→ WORK TASK: I need the lines below from the one with "right front paw: (353, 432)" down to the one with "right elbow: (323, 304)" reproduced exactly, both ends included, and nothing else.

→ PROVIDED DATA:

****************************************

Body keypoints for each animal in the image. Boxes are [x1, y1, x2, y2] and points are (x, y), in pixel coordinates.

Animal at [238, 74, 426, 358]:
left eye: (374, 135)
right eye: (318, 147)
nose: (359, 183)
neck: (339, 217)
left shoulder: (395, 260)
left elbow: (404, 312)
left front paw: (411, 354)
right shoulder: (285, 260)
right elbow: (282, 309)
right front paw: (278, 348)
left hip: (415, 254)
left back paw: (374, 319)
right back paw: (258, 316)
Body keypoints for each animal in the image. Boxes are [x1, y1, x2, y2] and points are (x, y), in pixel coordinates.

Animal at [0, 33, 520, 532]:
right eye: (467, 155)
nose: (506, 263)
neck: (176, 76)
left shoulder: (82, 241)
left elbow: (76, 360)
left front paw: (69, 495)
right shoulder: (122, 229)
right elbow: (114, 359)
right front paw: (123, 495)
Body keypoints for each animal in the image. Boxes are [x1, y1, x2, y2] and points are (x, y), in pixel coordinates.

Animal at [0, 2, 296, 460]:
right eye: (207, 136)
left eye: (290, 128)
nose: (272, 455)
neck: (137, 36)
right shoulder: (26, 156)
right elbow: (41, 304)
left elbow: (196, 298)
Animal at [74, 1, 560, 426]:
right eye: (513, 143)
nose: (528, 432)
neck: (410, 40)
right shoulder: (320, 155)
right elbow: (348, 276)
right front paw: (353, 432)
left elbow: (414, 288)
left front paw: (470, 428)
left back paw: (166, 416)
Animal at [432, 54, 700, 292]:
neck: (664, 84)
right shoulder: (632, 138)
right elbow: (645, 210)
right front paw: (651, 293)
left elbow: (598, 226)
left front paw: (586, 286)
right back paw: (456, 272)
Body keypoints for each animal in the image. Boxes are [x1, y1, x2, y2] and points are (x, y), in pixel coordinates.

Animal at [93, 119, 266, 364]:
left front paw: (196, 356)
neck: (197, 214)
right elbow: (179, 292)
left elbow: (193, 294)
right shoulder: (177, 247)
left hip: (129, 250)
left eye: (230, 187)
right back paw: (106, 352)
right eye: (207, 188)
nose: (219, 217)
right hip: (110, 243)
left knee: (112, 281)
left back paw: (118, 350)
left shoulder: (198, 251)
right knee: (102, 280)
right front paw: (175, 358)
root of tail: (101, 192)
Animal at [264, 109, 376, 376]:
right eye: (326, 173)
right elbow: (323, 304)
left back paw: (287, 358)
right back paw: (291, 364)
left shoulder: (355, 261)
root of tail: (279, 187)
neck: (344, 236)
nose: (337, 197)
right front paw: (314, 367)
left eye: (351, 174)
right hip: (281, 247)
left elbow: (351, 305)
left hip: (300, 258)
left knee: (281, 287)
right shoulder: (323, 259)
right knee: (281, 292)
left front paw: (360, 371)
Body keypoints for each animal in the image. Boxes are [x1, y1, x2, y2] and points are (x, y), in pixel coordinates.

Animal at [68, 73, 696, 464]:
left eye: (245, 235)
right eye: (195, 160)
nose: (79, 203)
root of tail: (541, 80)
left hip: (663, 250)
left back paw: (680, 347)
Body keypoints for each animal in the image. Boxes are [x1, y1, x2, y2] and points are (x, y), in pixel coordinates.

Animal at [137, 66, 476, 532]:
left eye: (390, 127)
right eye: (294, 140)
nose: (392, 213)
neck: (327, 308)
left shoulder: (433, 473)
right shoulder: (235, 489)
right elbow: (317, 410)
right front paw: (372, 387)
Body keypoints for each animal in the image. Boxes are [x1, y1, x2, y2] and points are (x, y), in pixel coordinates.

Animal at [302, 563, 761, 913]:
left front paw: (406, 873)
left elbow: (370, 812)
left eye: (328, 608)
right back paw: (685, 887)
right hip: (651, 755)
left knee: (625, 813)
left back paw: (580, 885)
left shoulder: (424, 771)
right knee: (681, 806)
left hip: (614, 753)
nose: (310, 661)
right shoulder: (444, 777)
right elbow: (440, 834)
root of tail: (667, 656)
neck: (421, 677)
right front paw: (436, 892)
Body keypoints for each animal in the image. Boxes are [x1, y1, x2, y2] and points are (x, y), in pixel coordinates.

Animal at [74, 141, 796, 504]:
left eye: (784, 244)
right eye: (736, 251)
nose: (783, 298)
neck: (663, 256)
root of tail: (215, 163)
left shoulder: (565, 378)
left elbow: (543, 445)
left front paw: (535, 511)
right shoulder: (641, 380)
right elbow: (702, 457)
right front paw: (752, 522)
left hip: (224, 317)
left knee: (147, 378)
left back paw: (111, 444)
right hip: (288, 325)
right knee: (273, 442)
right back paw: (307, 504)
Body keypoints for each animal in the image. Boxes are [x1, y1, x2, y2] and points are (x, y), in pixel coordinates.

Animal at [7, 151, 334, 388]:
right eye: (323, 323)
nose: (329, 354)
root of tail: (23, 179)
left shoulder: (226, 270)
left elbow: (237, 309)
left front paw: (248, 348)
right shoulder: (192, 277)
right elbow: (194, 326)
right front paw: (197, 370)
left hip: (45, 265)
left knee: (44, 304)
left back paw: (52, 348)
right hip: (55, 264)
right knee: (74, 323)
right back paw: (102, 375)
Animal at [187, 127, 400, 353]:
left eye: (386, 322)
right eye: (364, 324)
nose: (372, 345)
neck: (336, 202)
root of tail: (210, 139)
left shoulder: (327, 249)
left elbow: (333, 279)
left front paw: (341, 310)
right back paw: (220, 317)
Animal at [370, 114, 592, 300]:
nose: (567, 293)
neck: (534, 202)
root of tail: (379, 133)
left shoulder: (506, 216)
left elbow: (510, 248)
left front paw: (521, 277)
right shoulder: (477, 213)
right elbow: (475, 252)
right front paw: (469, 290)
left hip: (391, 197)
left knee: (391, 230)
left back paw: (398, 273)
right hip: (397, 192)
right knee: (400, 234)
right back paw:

****************************************

→ SOLUTION FOR THIS TASK:
right front paw: (353, 432)
left elbow: (414, 288)
left front paw: (470, 428)
left back paw: (166, 416)
Animal at [432, 54, 700, 292]:
neck: (664, 84)
right shoulder: (632, 138)
right elbow: (645, 210)
right front paw: (651, 293)
left elbow: (598, 226)
left front paw: (586, 286)
right back paw: (456, 272)
Body keypoints for each animal in the image. Boxes are [x1, y1, x2, y2] and points are (x, y), in pixel coordinates.

Animal at [93, 119, 266, 364]:
left front paw: (196, 356)
neck: (197, 214)
right elbow: (179, 292)
left elbow: (193, 294)
right shoulder: (177, 247)
left hip: (129, 250)
left eye: (230, 187)
right back paw: (106, 352)
right eye: (207, 188)
nose: (219, 217)
right hip: (110, 243)
left knee: (112, 281)
left back paw: (118, 350)
left shoulder: (198, 251)
right knee: (102, 280)
right front paw: (175, 358)
root of tail: (101, 192)
Animal at [264, 109, 376, 376]:
right eye: (326, 173)
right elbow: (323, 304)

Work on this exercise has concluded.